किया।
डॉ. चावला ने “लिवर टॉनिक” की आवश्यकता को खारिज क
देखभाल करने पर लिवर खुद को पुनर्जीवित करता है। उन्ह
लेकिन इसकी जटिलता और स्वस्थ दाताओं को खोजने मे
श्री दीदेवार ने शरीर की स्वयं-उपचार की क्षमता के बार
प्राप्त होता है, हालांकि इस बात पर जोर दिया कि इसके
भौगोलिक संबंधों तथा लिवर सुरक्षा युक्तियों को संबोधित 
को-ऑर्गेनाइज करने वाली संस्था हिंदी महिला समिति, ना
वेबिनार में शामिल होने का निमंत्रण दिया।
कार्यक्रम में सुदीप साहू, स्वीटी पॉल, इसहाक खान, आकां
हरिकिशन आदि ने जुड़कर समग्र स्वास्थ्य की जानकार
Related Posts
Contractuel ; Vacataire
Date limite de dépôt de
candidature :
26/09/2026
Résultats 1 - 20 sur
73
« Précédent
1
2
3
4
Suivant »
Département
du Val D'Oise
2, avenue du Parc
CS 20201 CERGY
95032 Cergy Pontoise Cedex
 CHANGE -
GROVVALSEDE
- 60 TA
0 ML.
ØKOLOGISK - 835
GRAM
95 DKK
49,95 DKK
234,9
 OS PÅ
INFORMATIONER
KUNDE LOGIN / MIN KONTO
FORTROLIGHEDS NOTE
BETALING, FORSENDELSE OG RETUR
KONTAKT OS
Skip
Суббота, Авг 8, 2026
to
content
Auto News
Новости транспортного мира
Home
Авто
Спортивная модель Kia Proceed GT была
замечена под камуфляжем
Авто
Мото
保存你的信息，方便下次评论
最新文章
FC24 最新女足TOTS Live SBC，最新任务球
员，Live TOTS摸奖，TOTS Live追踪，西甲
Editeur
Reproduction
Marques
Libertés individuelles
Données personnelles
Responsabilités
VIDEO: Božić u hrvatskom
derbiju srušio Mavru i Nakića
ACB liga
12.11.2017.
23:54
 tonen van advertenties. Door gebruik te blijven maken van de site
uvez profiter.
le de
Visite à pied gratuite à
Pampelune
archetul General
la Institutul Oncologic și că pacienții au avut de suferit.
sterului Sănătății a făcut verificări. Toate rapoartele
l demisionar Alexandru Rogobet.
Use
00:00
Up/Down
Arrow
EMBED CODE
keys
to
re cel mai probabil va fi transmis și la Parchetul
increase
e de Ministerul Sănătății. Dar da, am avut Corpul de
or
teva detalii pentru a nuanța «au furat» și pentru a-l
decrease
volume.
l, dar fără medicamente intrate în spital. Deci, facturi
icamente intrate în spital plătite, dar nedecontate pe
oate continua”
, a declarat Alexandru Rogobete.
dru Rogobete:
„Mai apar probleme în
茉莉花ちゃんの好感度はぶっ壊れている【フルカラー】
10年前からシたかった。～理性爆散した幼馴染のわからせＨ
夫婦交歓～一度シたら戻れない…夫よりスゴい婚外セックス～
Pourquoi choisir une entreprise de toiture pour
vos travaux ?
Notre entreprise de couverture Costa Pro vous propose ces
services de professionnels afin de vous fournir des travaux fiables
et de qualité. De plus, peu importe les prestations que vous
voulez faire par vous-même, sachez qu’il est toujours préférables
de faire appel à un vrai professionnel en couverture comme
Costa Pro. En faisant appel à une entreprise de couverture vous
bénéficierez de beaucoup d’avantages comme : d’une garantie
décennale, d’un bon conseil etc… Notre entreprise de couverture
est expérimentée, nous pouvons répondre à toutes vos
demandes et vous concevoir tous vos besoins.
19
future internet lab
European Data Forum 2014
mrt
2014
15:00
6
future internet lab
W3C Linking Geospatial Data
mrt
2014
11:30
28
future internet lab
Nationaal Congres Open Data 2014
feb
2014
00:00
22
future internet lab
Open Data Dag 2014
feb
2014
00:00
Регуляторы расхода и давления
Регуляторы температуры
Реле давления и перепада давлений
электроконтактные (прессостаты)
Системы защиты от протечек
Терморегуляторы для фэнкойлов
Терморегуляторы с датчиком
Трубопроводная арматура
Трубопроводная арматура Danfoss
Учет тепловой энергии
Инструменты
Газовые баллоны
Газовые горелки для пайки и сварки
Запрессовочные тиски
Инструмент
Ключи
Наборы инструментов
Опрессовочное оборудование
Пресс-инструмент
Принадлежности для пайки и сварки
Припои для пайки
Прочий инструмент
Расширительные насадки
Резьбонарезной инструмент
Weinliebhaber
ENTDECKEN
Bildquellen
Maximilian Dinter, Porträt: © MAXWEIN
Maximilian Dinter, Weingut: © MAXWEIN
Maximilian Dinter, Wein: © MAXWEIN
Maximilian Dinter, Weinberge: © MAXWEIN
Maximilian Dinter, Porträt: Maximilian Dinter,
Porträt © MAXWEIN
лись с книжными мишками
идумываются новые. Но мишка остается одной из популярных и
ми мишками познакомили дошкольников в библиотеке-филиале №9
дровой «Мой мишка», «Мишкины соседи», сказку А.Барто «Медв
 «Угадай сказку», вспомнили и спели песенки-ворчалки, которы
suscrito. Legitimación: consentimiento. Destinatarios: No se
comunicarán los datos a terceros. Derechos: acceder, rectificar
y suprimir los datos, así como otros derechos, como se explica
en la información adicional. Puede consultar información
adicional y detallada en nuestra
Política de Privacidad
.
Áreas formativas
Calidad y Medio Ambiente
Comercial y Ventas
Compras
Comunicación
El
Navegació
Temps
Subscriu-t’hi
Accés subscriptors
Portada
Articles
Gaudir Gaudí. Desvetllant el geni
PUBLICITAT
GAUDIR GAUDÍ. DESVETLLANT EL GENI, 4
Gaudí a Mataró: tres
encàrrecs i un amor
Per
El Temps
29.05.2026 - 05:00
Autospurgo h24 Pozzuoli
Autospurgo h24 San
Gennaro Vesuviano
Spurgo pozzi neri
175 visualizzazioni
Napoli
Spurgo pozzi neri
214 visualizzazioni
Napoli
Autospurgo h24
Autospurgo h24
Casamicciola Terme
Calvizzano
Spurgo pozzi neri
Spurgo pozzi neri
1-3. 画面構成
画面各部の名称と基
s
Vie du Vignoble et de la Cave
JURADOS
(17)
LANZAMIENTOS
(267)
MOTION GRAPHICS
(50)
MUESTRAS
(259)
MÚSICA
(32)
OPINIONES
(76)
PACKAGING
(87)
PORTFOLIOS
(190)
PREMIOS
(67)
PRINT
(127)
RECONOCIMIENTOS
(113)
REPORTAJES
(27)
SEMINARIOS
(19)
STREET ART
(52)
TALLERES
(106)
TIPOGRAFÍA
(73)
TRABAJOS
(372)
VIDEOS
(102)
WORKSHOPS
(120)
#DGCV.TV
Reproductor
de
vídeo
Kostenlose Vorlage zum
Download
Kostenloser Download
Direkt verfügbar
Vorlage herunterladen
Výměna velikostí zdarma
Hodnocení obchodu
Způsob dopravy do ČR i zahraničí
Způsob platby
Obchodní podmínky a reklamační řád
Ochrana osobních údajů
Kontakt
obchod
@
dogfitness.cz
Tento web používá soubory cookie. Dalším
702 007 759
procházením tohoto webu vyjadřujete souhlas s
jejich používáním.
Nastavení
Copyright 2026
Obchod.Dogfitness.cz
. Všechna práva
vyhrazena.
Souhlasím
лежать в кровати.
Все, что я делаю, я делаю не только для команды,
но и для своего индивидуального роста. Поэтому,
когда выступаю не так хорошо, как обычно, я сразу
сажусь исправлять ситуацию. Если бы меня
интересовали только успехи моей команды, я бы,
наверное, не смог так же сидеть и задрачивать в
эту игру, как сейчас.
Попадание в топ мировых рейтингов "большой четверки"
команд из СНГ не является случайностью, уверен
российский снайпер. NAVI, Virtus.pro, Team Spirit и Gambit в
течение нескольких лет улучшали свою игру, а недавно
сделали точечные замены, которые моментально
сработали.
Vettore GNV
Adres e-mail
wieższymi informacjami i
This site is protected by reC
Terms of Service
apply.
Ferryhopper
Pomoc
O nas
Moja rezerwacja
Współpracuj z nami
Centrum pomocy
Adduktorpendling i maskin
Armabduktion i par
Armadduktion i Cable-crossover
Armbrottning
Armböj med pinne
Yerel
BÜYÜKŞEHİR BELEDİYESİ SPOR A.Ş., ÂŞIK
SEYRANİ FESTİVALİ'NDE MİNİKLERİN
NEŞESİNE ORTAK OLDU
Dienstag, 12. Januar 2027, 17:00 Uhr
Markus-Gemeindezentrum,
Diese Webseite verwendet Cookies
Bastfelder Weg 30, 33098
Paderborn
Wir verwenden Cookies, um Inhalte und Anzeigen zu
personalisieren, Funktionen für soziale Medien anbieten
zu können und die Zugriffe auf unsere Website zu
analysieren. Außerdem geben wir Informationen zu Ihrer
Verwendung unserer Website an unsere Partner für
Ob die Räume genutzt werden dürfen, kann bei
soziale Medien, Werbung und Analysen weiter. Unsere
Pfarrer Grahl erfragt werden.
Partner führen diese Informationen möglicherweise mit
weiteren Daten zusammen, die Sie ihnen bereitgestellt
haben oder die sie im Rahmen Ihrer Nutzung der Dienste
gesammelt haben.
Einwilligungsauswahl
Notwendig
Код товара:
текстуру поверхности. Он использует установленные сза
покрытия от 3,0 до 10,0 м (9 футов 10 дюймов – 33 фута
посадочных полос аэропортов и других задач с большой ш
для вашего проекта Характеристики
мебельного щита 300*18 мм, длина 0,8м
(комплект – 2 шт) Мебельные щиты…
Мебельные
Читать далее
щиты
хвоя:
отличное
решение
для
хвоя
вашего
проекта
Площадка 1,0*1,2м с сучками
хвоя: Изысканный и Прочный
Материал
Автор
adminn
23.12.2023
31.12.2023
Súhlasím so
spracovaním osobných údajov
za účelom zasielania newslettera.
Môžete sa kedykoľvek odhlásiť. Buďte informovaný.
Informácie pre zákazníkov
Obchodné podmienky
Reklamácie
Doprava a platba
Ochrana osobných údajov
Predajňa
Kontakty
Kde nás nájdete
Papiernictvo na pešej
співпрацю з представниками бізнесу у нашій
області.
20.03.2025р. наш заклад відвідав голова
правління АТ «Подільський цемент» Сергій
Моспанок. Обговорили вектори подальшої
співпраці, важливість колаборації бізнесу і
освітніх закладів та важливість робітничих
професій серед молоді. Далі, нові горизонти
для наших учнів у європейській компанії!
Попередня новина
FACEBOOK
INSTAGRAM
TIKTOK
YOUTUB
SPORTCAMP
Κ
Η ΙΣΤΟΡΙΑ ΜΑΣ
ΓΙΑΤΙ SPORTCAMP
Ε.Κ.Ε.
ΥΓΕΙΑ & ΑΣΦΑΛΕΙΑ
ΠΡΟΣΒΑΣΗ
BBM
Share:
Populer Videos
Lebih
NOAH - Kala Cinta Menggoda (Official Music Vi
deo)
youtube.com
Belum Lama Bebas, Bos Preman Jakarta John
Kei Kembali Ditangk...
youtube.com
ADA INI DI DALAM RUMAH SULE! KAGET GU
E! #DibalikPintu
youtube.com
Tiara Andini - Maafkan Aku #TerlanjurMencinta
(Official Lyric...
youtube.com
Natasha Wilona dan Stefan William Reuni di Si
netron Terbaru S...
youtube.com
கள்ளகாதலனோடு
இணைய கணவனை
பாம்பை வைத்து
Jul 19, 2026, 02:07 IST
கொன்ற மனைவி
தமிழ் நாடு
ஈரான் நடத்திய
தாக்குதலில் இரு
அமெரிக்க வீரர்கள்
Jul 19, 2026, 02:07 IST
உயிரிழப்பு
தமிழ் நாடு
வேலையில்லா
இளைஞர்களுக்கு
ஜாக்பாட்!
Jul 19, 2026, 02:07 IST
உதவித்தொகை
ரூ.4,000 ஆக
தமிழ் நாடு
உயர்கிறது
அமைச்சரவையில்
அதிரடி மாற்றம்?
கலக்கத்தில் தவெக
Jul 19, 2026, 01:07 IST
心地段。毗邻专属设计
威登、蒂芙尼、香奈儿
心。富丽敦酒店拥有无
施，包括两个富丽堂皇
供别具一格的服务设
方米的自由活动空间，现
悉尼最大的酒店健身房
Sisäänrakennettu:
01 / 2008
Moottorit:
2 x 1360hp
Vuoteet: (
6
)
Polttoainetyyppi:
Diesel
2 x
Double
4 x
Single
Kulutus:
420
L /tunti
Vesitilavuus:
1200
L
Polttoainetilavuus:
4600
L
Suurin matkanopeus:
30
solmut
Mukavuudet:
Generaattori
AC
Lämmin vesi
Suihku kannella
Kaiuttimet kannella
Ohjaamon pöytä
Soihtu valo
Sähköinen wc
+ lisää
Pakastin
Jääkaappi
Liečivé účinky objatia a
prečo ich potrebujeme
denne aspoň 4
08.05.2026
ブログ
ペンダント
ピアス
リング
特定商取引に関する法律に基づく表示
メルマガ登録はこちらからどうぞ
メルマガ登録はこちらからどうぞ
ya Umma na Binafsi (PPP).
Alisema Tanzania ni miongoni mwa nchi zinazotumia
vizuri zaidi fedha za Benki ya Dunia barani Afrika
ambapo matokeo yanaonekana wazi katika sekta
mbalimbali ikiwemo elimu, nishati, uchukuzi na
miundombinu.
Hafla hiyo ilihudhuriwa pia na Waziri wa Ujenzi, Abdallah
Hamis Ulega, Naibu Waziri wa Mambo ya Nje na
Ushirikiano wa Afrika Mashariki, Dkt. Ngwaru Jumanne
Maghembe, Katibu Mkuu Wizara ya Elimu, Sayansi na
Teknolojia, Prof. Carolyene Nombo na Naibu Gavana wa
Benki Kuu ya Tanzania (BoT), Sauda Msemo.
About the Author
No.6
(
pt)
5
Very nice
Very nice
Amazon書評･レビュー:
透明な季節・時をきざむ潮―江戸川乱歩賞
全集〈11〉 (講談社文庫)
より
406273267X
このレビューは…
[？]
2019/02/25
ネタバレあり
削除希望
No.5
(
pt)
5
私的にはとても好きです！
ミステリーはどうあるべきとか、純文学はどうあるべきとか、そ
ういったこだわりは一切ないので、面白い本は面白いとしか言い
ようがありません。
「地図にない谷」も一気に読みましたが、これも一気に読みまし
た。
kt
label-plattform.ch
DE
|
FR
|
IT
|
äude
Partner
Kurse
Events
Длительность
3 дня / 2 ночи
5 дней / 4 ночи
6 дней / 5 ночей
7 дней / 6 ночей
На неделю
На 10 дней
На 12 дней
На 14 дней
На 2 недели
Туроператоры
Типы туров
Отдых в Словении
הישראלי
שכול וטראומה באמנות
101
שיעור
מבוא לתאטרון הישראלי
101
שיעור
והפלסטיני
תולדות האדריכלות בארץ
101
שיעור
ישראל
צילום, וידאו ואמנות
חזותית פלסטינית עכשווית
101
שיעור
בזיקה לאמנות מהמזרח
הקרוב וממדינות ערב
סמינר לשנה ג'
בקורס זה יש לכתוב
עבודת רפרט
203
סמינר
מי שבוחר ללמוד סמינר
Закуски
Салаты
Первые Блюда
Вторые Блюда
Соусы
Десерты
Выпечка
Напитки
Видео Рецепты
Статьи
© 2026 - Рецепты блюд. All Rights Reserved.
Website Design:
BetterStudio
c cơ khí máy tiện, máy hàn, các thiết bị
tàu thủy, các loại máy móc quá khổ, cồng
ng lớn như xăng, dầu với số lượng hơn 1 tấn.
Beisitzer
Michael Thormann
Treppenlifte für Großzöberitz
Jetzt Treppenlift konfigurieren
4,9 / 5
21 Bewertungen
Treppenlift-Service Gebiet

........

*PROBLEM TO SOLVE*: Start at the first line of the entries and stop at the line with "services de professionnels". Retype each of those lines exactly, both ends included.

*RESPONSE*:
किया।
डॉ. चावला ने “लिवर टॉनिक” की आवश्यकता को खारिज क
देखभाल करने पर लिवर खुद को पुनर्जीवित करता है। उन्ह
लेकिन इसकी जटिलता और स्वस्थ दाताओं को खोजने मे
श्री दीदेवार ने शरीर की स्वयं-उपचार की क्षमता के बार
प्राप्त होता है, हालांकि इस बात पर जोर दिया कि इसके
भौगोलिक संबंधों तथा लिवर सुरक्षा युक्तियों को संबोधित 
को-ऑर्गेनाइज करने वाली संस्था हिंदी महिला समिति, ना
वेबिनार में शामिल होने का निमंत्रण दिया।
कार्यक्रम में सुदीप साहू, स्वीटी पॉल, इसहाक खान, आकां
हरिकिशन आदि ने जुड़कर समग्र स्वास्थ्य की जानकार
Related Posts
Contractuel ; Vacataire
Date limite de dépôt de
candidature :
26/09/2026
Résultats 1 - 20 sur
73
« Précédent
1
2
3
4
Suivant »
Département
du Val D'Oise
2, avenue du Parc
CS 20201 CERGY
95032 Cergy Pontoise Cedex
 CHANGE -
GROVVALSEDE
- 60 TA
0 ML.
ØKOLOGISK - 835
GRAM
95 DKK
49,95 DKK
234,9
 OS PÅ
INFORMATIONER
KUNDE LOGIN / MIN KONTO
FORTROLIGHEDS NOTE
BETALING, FORSENDELSE OG RETUR
KONTAKT OS
Skip
Суббота, Авг 8, 2026
to
content
Auto News
Новости транспортного мира
Home
Авто
Спортивная модель Kia Proceed GT была
замечена под камуфляжем
Авто
Мото
保存你的信息，方便下次评论
最新文章
FC24 最新女足TOTS Live SBC，最新任务球
员，Live TOTS摸奖，TOTS Live追踪，西甲
Editeur
Reproduction
Marques
Libertés individuelles
Données personnelles
Responsabilités
VIDEO: Božić u hrvatskom
derbiju srušio Mavru i Nakića
ACB liga
12.11.2017.
23:54
 tonen van advertenties. Door gebruik te blijven maken van de site
uvez profiter.
le de
Visite à pied gratuite à
Pampelune
archetul General
la Institutul Oncologic și că pacienții au avut de suferit.
sterului Sănătății a făcut verificări. Toate rapoartele
l demisionar Alexandru Rogobet.
Use
00:00
Up/Down
Arrow
EMBED CODE
keys
to
re cel mai probabil va fi transmis și la Parchetul
increase
e de Ministerul Sănătății. Dar da, am avut Corpul de
or
teva detalii pentru a nuanța «au furat» și pentru a-l
decrease
volume.
l, dar fără medicamente intrate în spital. Deci, facturi
icamente intrate în spital plătite, dar nedecontate pe
oate continua”
, a declarat Alexandru Rogobete.
dru Rogobete:
„Mai apar probleme în
茉莉花ちゃんの好感度はぶっ壊れている【フルカラー】
10年前からシたかった。～理性爆散した幼馴染のわからせＨ
夫婦交歓～一度シたら戻れない…夫よりスゴい婚外セックス～
Pourquoi choisir une entreprise de toiture pour
vos travaux ?
Notre entreprise de couverture Costa Pro vous propose ces
services de professionnels afin de vous fournir des travaux fiables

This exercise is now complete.